**EXERCISE**
Reproduce the records below exactly, but only between the lines holding "We have asked" and "Docket No. CP18-46-000 2", inclusive.

**RECORDS FOR THE EXERCISE**
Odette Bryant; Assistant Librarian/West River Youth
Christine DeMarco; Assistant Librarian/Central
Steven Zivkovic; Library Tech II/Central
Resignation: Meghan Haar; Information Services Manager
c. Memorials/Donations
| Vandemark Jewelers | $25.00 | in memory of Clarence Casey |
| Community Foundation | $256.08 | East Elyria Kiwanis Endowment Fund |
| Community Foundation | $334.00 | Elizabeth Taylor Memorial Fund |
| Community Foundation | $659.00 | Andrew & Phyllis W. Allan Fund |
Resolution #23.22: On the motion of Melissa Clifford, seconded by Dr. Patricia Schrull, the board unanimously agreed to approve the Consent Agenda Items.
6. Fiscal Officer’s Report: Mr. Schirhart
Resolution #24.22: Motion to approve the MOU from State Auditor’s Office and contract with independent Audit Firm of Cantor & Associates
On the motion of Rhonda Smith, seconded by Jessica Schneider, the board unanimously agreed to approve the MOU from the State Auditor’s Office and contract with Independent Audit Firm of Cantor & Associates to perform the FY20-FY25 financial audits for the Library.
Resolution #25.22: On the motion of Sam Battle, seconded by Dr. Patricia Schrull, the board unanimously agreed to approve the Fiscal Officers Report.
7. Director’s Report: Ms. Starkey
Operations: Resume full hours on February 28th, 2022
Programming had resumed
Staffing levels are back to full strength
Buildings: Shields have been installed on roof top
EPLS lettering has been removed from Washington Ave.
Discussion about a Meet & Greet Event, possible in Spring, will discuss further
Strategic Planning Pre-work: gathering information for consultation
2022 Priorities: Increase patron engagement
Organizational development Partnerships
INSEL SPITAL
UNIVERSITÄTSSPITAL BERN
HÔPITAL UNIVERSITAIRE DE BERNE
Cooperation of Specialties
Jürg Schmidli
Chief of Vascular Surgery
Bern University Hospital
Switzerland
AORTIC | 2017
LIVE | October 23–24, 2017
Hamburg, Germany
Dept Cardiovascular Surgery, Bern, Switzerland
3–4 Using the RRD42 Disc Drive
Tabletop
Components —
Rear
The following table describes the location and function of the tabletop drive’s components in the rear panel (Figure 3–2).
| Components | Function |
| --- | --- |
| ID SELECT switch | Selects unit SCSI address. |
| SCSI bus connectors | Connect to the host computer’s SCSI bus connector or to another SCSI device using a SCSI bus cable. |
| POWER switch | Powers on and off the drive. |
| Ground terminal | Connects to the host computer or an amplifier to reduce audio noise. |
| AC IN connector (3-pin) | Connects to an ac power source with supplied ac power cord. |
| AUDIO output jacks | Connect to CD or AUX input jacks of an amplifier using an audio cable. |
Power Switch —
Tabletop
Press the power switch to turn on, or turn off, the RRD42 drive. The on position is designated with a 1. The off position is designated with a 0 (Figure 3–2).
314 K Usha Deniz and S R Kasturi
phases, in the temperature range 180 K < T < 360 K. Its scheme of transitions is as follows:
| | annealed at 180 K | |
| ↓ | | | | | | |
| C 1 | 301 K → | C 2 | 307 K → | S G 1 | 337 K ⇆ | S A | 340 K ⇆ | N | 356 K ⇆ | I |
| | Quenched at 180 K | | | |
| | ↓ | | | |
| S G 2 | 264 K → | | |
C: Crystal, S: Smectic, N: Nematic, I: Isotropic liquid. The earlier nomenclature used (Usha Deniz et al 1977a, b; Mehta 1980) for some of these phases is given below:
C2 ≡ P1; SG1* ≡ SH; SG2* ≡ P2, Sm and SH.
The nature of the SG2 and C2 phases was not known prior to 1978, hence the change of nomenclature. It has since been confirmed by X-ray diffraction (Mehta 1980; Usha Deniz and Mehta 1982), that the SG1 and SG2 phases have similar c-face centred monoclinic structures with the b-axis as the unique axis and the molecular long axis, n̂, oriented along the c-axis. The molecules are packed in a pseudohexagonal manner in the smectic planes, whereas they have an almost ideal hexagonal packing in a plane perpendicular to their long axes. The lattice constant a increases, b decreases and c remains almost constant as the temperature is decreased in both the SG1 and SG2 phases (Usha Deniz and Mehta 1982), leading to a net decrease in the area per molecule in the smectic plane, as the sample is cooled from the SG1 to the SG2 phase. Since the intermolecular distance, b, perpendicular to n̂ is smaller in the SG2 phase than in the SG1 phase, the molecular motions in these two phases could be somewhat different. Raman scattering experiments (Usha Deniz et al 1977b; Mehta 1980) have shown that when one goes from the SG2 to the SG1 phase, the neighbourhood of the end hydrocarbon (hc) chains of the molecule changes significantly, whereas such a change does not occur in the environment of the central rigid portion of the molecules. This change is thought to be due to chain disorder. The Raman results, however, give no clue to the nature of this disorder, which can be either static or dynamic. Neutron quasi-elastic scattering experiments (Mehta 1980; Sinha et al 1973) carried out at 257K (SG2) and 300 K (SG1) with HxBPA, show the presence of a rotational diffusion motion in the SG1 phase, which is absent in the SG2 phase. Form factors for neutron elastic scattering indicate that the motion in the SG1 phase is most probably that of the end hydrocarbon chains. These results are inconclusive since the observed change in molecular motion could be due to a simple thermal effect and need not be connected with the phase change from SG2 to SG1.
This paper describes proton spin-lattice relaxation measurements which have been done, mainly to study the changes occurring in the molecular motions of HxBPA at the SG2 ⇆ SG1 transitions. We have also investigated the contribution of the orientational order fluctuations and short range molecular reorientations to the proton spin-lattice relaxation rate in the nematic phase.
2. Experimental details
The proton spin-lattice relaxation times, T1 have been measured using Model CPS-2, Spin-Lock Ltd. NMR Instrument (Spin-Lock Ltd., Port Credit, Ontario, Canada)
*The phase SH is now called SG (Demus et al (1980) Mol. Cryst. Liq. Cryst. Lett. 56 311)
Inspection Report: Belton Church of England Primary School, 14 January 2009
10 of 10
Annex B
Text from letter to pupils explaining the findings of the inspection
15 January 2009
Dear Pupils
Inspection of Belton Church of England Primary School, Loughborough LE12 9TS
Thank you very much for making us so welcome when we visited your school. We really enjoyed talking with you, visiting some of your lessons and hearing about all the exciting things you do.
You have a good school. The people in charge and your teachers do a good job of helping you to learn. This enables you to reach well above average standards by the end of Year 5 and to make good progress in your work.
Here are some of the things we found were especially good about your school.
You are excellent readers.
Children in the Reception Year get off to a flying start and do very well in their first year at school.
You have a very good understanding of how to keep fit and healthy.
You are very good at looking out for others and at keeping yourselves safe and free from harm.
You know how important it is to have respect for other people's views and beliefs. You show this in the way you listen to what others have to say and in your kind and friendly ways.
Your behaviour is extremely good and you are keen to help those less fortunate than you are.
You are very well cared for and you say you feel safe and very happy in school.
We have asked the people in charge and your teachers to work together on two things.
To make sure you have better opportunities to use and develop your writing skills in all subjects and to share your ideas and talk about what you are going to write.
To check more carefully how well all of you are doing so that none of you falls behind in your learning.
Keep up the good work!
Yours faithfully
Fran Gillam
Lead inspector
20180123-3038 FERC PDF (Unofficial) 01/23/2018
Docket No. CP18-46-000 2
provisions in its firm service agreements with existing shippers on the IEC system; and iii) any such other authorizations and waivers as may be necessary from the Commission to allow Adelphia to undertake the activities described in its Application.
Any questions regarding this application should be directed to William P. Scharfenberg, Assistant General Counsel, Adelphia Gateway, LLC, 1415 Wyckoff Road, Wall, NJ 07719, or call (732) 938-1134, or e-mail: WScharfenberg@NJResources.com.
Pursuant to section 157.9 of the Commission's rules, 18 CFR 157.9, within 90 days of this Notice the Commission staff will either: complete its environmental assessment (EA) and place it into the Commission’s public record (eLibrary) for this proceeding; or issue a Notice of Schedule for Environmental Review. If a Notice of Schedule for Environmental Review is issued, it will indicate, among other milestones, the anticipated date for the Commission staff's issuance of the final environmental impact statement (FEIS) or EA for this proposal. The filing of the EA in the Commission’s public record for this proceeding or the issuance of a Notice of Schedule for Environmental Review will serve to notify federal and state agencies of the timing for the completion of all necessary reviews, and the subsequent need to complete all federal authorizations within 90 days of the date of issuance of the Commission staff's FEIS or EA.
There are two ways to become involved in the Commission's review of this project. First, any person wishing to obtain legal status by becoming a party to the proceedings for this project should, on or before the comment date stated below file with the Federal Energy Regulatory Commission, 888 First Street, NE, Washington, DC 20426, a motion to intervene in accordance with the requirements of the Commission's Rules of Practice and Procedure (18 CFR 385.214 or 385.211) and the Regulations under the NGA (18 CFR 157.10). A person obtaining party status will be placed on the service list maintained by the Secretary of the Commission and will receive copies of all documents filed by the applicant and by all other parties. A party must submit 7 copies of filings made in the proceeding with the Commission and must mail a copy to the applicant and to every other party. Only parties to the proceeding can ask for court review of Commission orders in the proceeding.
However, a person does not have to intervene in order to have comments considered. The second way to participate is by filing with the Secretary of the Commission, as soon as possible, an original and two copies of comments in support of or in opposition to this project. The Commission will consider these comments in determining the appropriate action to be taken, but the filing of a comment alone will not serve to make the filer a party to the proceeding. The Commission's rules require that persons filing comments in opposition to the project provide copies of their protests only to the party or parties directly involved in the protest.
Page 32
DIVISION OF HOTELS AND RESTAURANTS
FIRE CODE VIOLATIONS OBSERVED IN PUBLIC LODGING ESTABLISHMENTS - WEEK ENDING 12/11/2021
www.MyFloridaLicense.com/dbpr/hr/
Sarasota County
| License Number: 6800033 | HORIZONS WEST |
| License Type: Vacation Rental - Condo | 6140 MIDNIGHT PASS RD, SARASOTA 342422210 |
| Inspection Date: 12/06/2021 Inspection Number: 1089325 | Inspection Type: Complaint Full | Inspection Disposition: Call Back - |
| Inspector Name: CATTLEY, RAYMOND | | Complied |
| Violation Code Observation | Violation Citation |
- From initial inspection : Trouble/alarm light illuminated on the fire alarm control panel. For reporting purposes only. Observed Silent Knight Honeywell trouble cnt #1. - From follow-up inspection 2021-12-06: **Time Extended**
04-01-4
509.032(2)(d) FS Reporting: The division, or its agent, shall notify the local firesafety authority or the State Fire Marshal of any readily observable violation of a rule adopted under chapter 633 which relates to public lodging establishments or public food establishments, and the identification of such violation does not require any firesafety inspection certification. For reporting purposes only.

**EXPECTED ANSWER**
We have asked the people in charge and your teachers to work together on two things.
To make sure you have better opportunities to use and develop your writing skills in all subjects and to share your ideas and talk about what you are going to write.
To check more carefully how well all of you are doing so that none of you falls behind in your learning.
Keep up the good work!
Yours faithfully
Fran Gillam
Lead inspector
20180123-3038 FERC PDF (Unofficial) 01/23/2018
Docket No. CP18-46-000 2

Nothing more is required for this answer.